PROVIDED RECORDS:

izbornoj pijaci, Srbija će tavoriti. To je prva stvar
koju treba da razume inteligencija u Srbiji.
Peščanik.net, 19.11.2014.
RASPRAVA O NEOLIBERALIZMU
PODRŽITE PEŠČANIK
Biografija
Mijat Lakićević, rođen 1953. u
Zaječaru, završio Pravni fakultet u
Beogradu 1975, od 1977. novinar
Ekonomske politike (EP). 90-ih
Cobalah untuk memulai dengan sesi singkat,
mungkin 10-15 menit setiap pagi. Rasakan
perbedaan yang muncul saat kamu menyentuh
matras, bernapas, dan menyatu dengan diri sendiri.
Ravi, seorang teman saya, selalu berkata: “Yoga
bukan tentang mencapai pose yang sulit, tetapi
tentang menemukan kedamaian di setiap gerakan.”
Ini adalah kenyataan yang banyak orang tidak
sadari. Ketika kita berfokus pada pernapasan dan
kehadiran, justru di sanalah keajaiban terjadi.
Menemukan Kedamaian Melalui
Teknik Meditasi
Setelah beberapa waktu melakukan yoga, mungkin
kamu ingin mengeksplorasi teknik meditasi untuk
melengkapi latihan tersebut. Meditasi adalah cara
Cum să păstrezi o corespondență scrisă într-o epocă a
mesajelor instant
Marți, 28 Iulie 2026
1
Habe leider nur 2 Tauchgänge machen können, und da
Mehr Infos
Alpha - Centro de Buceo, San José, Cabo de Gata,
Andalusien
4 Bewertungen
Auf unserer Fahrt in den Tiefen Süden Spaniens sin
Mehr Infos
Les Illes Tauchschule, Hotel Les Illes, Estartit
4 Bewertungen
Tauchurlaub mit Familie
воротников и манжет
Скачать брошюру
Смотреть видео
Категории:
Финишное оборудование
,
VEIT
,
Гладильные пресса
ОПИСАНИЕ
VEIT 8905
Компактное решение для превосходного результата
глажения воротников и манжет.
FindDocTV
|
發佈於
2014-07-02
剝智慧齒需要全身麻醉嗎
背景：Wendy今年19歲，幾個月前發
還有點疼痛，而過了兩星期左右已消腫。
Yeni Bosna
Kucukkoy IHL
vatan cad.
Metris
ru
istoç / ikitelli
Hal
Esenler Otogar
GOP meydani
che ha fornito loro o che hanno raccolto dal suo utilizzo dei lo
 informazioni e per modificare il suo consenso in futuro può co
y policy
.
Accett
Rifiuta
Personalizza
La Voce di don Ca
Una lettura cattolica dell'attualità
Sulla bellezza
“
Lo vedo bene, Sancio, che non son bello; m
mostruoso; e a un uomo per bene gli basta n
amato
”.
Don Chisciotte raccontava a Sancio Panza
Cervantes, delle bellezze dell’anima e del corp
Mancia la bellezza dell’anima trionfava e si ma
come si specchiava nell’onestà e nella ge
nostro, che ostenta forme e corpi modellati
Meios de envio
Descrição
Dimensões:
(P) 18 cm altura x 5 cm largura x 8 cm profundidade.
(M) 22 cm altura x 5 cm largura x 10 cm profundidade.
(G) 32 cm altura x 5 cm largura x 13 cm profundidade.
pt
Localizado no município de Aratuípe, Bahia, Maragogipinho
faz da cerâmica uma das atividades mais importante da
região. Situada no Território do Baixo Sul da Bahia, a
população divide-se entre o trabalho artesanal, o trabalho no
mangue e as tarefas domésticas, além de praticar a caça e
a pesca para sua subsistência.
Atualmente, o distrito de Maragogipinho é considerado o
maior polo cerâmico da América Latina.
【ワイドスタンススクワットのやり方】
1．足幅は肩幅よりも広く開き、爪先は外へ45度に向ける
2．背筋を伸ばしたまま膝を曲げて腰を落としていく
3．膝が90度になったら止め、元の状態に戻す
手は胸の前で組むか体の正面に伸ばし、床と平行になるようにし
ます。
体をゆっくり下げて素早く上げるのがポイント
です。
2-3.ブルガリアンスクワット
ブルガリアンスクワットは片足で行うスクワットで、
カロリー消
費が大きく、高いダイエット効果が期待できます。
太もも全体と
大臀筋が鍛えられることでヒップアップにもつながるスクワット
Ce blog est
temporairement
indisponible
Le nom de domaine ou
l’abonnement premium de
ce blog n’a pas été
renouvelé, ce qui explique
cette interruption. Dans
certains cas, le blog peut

YOUR INSTRUCTIONS:
Copy out all lines from the records where the word "profundidade" appears.

RESULT OF THE EXERCISE:
(P) 18 cm altura x 5 cm largura x 8 cm profundidade.
(M) 22 cm altura x 5 cm largura x 10 cm profundidade.
(G) 32 cm altura x 5 cm largura x 13 cm profundidade.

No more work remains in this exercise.